I took an unexpected hiatus from blogging. And really there isn't much of a reason. My creative juices dried up and I couldn't stand putting boring no heart recipes on here. So I stayed away till it came back. I also knew that Jessica would keep this place filled with wonderful mouth watering dishes. Now her posts have me itching to cook and blog, thanks Jess! Nothing extremely exciting today but I wanna be back in the groove of things. I made these with my niece this weekend and thought I'd share! The molasses gives these "cakes" a fabulous unique sweetness. And with added flax seed and sugar substitute they're not as bad for you as regular pancakes!






Johnny Cakes (Cornmeal Pancakes)

Ingredients:
1 cup all purpose flour
1/3 cup yellow cornmeal
1 Tbsp sugar (I used Truvia sugar substitute- fabulous!)
1 Tbsp baking powder
1/4 tsp baking soda
1/4 tsp salt (iodized)
1-2 tsp flax seed meal (optional)
1 egg (slightly beaten)
1 cup + low fat milk (I used skim)
1 Tbsp molasses
1 Tbsp butter melted (or butter sub. like Brummel and Brown)

Directions:
Combine dry ingredients in one bowl. Mix together wet ingredients in another bowl. Combine mixtures together. Add more milk as needed to make the batter more smooth and to this consistency you like. I like my batter a bit thinner than most recipes call for. Cook on griddle until edges are lightly brown. Serve with any toppings you'd like!

Monday, December 6, 2010

Healthy Birthday Cake

I made this Castle Cake for a birthday party this past weekend. It was a very special cake. For one, it was for my niece, and two it was made of black beans!! I'll admit when I first heard black bean chocolate cake, I was nervous. My sister has an allergy to gluten and dairy. And also a sugar intolerance. It's hard living with food allergies and also makes it very hard to find any sweets worth having. With some research she found a fabulous gluten free, dairy free, very low sugar black bean chocolate cake recipe. We made a test cake and could not believe how good it tasted! You certainly couldn't tell it was made of beans! It was a completely healthy cake, and no one had to feel guilty eating it. Don't be afraid of the name or have an nervousness about this cake, it's so GOOD!


Ingredients:
1-15 ounce can of unseasoned black beans
5 large eggs
1 tablespoon vanilla extract
1/2 teaspoon salt
6 tablespoons Coconut oil
3/4 cup Erythritol or (1/3 cup Honey + 1 tsp Stevia)
1/2 tsp Stevia (if using erythritol)
6 tablespoons unsweetened cocoa powder
1 teaspoon baking powder
1/2 teaspoon baking soda
1 Tbsp water (omit if using honey)

Directions:
Preheat oven to 325 degrees. Grease your cake pan with cooking spray or shortening. Since this is a no flour cake dust cocoa all over the cake, make sure to get it one the sides as well. This will prevent the cake from sticking to the pan.

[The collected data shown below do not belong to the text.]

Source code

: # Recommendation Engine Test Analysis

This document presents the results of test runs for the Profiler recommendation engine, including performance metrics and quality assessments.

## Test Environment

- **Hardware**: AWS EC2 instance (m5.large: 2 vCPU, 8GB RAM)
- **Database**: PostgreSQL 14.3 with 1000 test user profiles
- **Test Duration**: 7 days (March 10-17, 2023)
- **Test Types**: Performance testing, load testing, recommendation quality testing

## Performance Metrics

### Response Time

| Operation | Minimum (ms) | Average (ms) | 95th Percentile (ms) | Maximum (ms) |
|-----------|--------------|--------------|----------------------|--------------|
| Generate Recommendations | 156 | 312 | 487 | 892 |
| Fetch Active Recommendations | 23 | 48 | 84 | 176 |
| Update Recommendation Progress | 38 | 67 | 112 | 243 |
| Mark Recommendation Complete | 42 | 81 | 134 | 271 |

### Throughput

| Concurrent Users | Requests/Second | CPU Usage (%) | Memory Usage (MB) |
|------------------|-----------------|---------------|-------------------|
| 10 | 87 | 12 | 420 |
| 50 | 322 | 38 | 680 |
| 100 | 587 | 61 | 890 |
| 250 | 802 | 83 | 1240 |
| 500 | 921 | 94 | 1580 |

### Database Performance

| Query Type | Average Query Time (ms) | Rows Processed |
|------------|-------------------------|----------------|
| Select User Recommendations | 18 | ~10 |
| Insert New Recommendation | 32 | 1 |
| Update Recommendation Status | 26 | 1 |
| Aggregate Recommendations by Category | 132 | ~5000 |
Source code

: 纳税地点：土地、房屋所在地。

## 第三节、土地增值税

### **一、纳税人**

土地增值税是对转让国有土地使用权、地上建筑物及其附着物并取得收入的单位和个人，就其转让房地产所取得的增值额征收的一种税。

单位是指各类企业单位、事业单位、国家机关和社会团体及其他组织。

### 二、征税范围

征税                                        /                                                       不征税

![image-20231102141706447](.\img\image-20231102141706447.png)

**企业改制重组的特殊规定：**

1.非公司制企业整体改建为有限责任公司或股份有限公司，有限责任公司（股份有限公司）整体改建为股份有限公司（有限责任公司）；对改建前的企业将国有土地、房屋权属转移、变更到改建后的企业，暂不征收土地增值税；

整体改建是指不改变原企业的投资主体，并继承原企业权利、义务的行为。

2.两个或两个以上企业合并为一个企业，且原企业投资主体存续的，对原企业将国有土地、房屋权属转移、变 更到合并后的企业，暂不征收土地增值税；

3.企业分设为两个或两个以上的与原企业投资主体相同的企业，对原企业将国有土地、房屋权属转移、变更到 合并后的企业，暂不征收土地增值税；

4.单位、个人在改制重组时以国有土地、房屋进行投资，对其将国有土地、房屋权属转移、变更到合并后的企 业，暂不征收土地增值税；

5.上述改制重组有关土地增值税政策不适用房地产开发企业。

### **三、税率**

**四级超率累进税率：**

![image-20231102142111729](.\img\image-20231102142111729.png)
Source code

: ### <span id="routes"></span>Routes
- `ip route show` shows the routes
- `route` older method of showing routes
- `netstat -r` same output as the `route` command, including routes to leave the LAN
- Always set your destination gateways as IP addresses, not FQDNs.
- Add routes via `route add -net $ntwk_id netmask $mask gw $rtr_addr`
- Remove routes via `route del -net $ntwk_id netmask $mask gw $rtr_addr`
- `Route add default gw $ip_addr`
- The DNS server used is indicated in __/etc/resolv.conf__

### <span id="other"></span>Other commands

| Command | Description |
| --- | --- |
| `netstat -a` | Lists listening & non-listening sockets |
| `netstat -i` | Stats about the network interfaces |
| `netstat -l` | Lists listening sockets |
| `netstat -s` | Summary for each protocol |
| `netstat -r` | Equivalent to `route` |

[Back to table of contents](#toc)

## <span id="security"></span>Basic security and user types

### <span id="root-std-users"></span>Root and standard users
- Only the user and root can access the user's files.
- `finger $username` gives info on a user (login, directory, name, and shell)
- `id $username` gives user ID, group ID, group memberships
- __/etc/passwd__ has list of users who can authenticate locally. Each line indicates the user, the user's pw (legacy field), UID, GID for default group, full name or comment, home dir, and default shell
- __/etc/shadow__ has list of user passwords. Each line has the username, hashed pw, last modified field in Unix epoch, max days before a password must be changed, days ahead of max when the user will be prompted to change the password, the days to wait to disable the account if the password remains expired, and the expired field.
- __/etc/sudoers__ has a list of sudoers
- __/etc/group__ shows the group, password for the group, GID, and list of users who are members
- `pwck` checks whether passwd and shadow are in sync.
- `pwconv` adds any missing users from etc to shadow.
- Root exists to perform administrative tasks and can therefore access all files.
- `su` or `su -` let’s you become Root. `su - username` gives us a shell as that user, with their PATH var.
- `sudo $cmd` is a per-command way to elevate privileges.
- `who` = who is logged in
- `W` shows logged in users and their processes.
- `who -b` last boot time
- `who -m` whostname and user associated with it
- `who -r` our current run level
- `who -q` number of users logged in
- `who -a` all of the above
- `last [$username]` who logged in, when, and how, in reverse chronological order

Drain the beans and rinse the beans, you don't want any bean juice. Shake off excess water. Put beans, 3 of the eggs, vanilla, stevia, and salt in a food processor or blender. Blend until everything is liquefied. Make sure to get all the lumps out. Mix cocoa powder, baking soda, and baking powder in a bowl. In a separate bowl beat coconut oil and erythritol or honey (I used honey) until fluffy. Add 2 eggs, one at a time, beating for 1 minute after each one. Combine bean and egg mixture. Mix in cocoa powder and beat the batter on high until smooth. Put the batter in a pan and tap the pan on the counter to pop air bubbles.

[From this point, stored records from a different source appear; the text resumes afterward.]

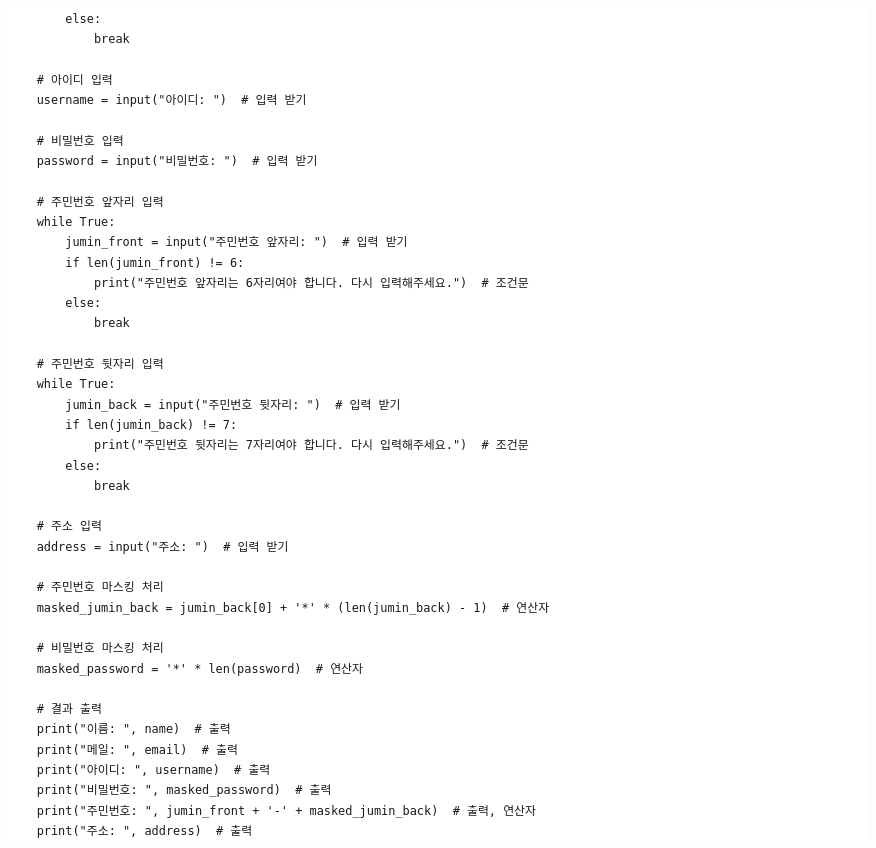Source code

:             else:
                break
    
        # 아이디 입력
        username = input("아이디: ")  # 입력 받기
    
        # 비밀번호 입력
        password = input("비밀번호: ")  # 입력 받기
    
        # 주민번호 앞자리 입력
        while True:
            jumin_front = input("주민번호 앞자리: ")  # 입력 받기
            if len(jumin_front) != 6:
                print("주민번호 앞자리는 6자리여야 합니다. 다시 입력해주세요.")  # 조건문
            else:
                break
    
        # 주민번호 뒷자리 입력
        while True:
            jumin_back = input("주민번호 뒷자리: ")  # 입력 받기
            if len(jumin_back) != 7:
                print("주민번호 뒷자리는 7자리여야 합니다. 다시 입력해주세요.")  # 조건문
            else:
                break
    
        # 주소 입력
        address = input("주소: ")  # 입력 받기
    
        # 주민번호 마스킹 처리
        masked_jumin_back = jumin_back[0] + '*' * (len(jumin_back) - 1)  # 연산자
    
        # 비밀번호 마스킹 처리
        masked_password = '*' * len(password)  # 연산자
    
        # 결과 출력
        print("이름: ", name)  # 출력
        print("메일: ", email)  # 출력
        print("아이디: ", username)  # 출력
        print("비밀번호: ", masked_password)  # 출력
        print("주민번호: ", jumin_front + '-' + masked_jumin_back)  # 출력, 연산자
        print("주소: ", address)  # 출력
    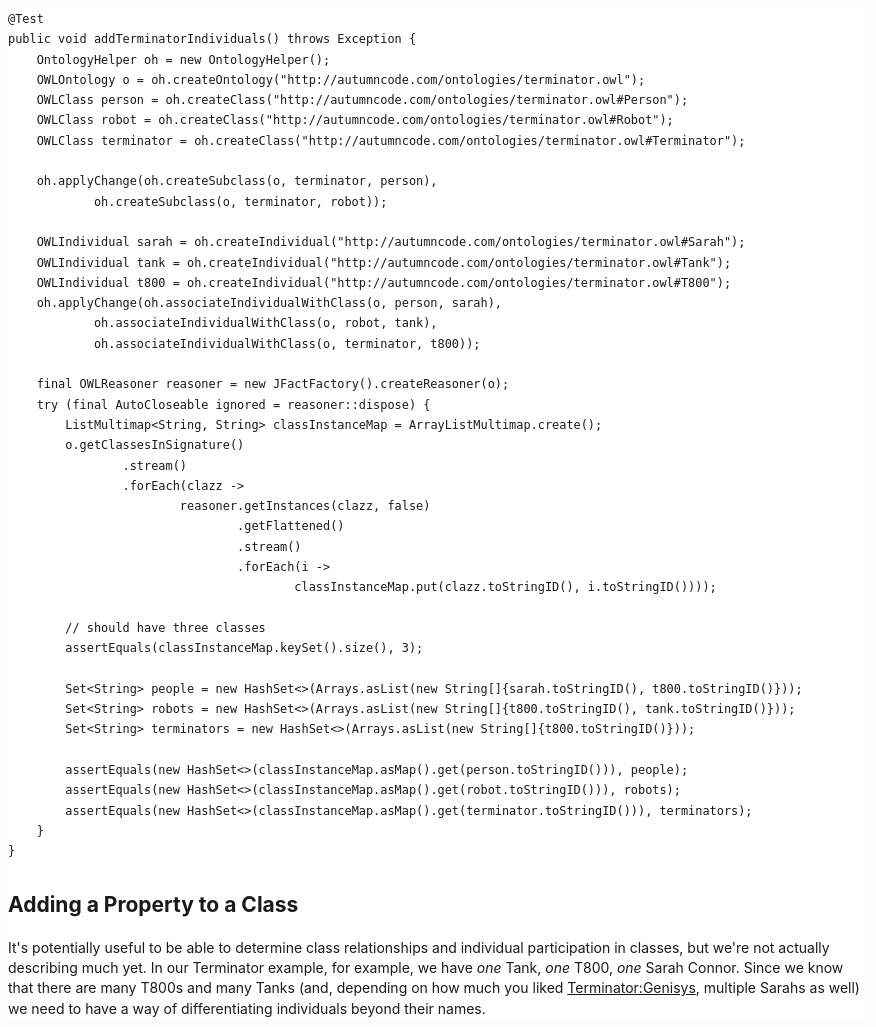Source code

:     @Test
    public void addTerminatorIndividuals() throws Exception {
        OntologyHelper oh = new OntologyHelper();
        OWLOntology o = oh.createOntology("http://autumncode.com/ontologies/terminator.owl");
        OWLClass person = oh.createClass("http://autumncode.com/ontologies/terminator.owl#Person");
        OWLClass robot = oh.createClass("http://autumncode.com/ontologies/terminator.owl#Robot");
        OWLClass terminator = oh.createClass("http://autumncode.com/ontologies/terminator.owl#Terminator");

        oh.applyChange(oh.createSubclass(o, terminator, person),
                oh.createSubclass(o, terminator, robot));

        OWLIndividual sarah = oh.createIndividual("http://autumncode.com/ontologies/terminator.owl#Sarah");
        OWLIndividual tank = oh.createIndividual("http://autumncode.com/ontologies/terminator.owl#Tank");
        OWLIndividual t800 = oh.createIndividual("http://autumncode.com/ontologies/terminator.owl#T800");
        oh.applyChange(oh.associateIndividualWithClass(o, person, sarah),
                oh.associateIndividualWithClass(o, robot, tank),
                oh.associateIndividualWithClass(o, terminator, t800));

        final OWLReasoner reasoner = new JFactFactory().createReasoner(o);
        try (final AutoCloseable ignored = reasoner::dispose) {
            ListMultimap<String, String> classInstanceMap = ArrayListMultimap.create();
            o.getClassesInSignature()
                    .stream()
                    .forEach(clazz ->
                            reasoner.getInstances(clazz, false)
                                    .getFlattened()
                                    .stream()
                                    .forEach(i ->
                                            classInstanceMap.put(clazz.toStringID(), i.toStringID())));

            // should have three classes
            assertEquals(classInstanceMap.keySet().size(), 3);

            Set<String> people = new HashSet<>(Arrays.asList(new String[]{sarah.toStringID(), t800.toStringID()}));
            Set<String> robots = new HashSet<>(Arrays.asList(new String[]{t800.toStringID(), tank.toStringID()}));
            Set<String> terminators = new HashSet<>(Arrays.asList(new String[]{t800.toStringID()}));

            assertEquals(new HashSet<>(classInstanceMap.asMap().get(person.toStringID())), people);
            assertEquals(new HashSet<>(classInstanceMap.asMap().get(robot.toStringID())), robots);
            assertEquals(new HashSet<>(classInstanceMap.asMap().get(terminator.toStringID())), terminators);
        }
    }

## Adding a Property to a Class

It's potentially useful to be able to determine class relationships and individual participation in classes, but we're
not actually describing much yet. In our Terminator example, for example, we have *one* Tank, *one* T800, *one* Sarah
Connor. Since we know that there are many T800s and many Tanks (and, depending on how much you liked [Terminator:Genisys](http://www.imdb.com/title/tt1340138/), multiple Sarahs as well) we need to have a way of differentiating individuals beyond their names.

Bake for 350 degrees for 40-45 minutes. Or until the cake is firm. If the cake is over baked it will be really crumbly and not as moist. Let the cake cool and turn out and set on a cooling rack until room temperature. The cake can be wrapped and refrigerated for a few days. Ice with your frosting of choice and ENJOY! It's really good with cream cheese or chocolate frosting. I made a tofutti cream cheese frosting, it was delicious. I'll post the recipe later on.